• Text segment:
Dear Fred—I forgot altogether to write any word of comfort about your class: and now hear that the wicked have ceased from troubling you for a season. Several new ideas have come to me lately: first, I have procured Lobatschewsky, Études Géométriques sur la Théorie des Parallèles, trans. by Houel, Gauthier-Villars, 1866 {1}—a small tract, of which Gauss, therein quoted, says “l’auteur a traité la matière en main de maître et avec le veritable esprit géométrique. Je crois devoir appeler votre attention sur ce livre, dont la lecture ne peut manquer de vous causer le plus vif plaisir”. It is quite simple, merely Euclid without the vicious assumption, but the way the things come out of one another is quite lovely.

  1. The science of continuous quantity is founded on the fact that you may add together a finite number of quantities in any order and they will always come to the same sum. Lejeune Dirichlet made the exceedingly important remark that this is not true of an infinite number of quantities; e.g. 1/2 – 1/3 + 1/4 – 1/5 + &c is not the same as 1/2 + 1/4 – 1/3 + 1/6 + 1/8 – 1/5 + &c, though both are perfectly determinate numbers. Generally the laws of thought (syllogism, induction κτλ) are very approximately true for all ideas in the immediate neighbourhood of our present set, but more than this may not be affirmed. E.g. a train of syllogisms is not necessarily valid when the number of steps is infinite.

  2. Every thing is an average, and the entire universe depends on the chance-function e^–x^2/c^2.

  3. Our prospective ideas (morality of the future, etc.) are valuable not quâ accomplished facts of the future, but quâ aspirations of the present. As possibly established they should inspire the same onward shrinking as things actually established. I seem to recollect this: whence?

• Dataset:
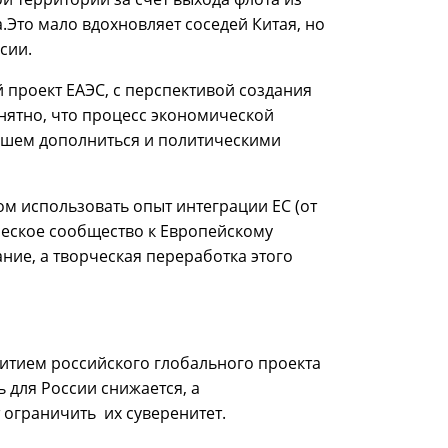
.Это мало вдохновляет соседей Китая, но
сии.
проект ЕАЭС, с перспективой создания
нятно, что процесс экономической
йшем дополниться и политическими
ом использовать опыт интеграции ЕС (от
ческое сообщество к Европейскому
ание, а творческая переработка этого
витием российского глобального проекта
 для России снижается, а
ограничить их суверенитет.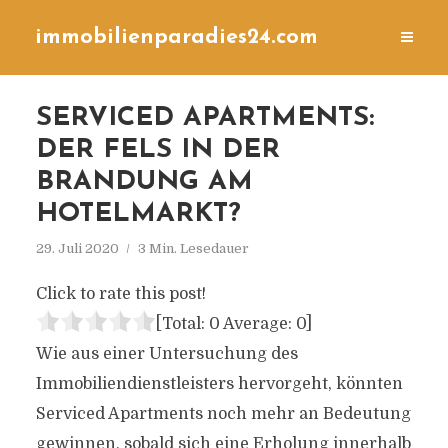
immobilienparadies24.com
SERVICED APARTMENTS:
DER FELS IN DER
BRANDUNG AM
HOTELMARKT?
29. Juli 2020
3 Min. Lesedauer
Click to rate this post!
[Total:
0
Average:
0
]
Wie aus einer Untersuchung des
Immobiliendienstleisters hervorgeht, könnten
Serviced Apartments noch mehr an Bedeutung
gewinnen, sobald sich eine Erholung innerhalb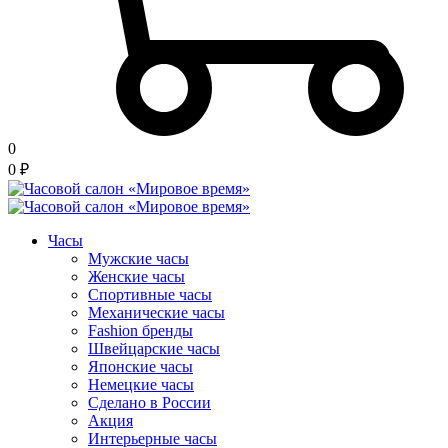
0
0
₽
Часы
Мужские часы
Женские часы
Спортивные часы
Механические часы
Fashion бренды
Швейцарские часы
Японские часы
Немецкие часы
Сделано в России
Акция
Интерьерные часы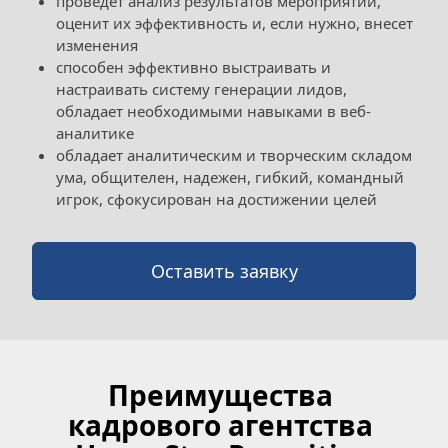
проведет анализ результатов мероприятий, 
оценит их эффективность и, если нужно, внесет 
изменения
способен эффективно выстраивать и 
настраивать систему генерации лидов, 
обладает необходимыми навыками в веб-
аналитике
обладает аналитическим и творческим складом 
ума, общителен, надежен, гибкий, командный 
игрок, сфокусирован на достижении целей
Оставить заявку
Преимущества 
кадрового агентства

• What you have to do: Copy out the entire letter addressed to Fred, keeping every word and mark of punctuation unchanged.

• Task response:
Dear Fred—I forgot altogether to write any word of comfort about your class: and now hear that the wicked have ceased from troubling you for a season. Several new ideas have come to me lately: first, I have procured Lobatschewsky, Études Géométriques sur la Théorie des Parallèles, trans. by Houel, Gauthier-Villars, 1866 {1}—a small tract, of which Gauss, therein quoted, says “l’auteur a traité la matière en main de maître et avec le veritable esprit géométrique. Je crois devoir appeler votre attention sur ce livre, dont la lecture ne peut manquer de vous causer le plus vif plaisir”. It is quite simple, merely Euclid without the vicious assumption, but the way the things come out of one another is quite lovely.

  1. The science of continuous quantity is founded on the fact that you may add together a finite number of quantities in any order and they will always come to the same sum. Lejeune Dirichlet made the exceedingly important remark that this is not true of an infinite number of quantities; e.g. 1/2 – 1/3 + 1/4 – 1/5 + &c is not the same as 1/2 + 1/4 – 1/3 + 1/6 + 1/8 – 1/5 + &c, though both are perfectly determinate numbers. Generally the laws of thought (syllogism, induction κτλ) are very approximately true for all ideas in the immediate neighbourhood of our present set, but more than this may not be affirmed. E.g. a train of syllogisms is not necessarily valid when the number of steps is infinite.

  2. Every thing is an average, and the entire universe depends on the chance-function e^–x^2/c^2.

  3. Our prospective ideas (morality of the future, etc.) are valuable not quâ accomplished facts of the future, but quâ aspirations of the present. As possibly established they should inspire the same onward shrinking as things actually established. I seem to recollect this: whence?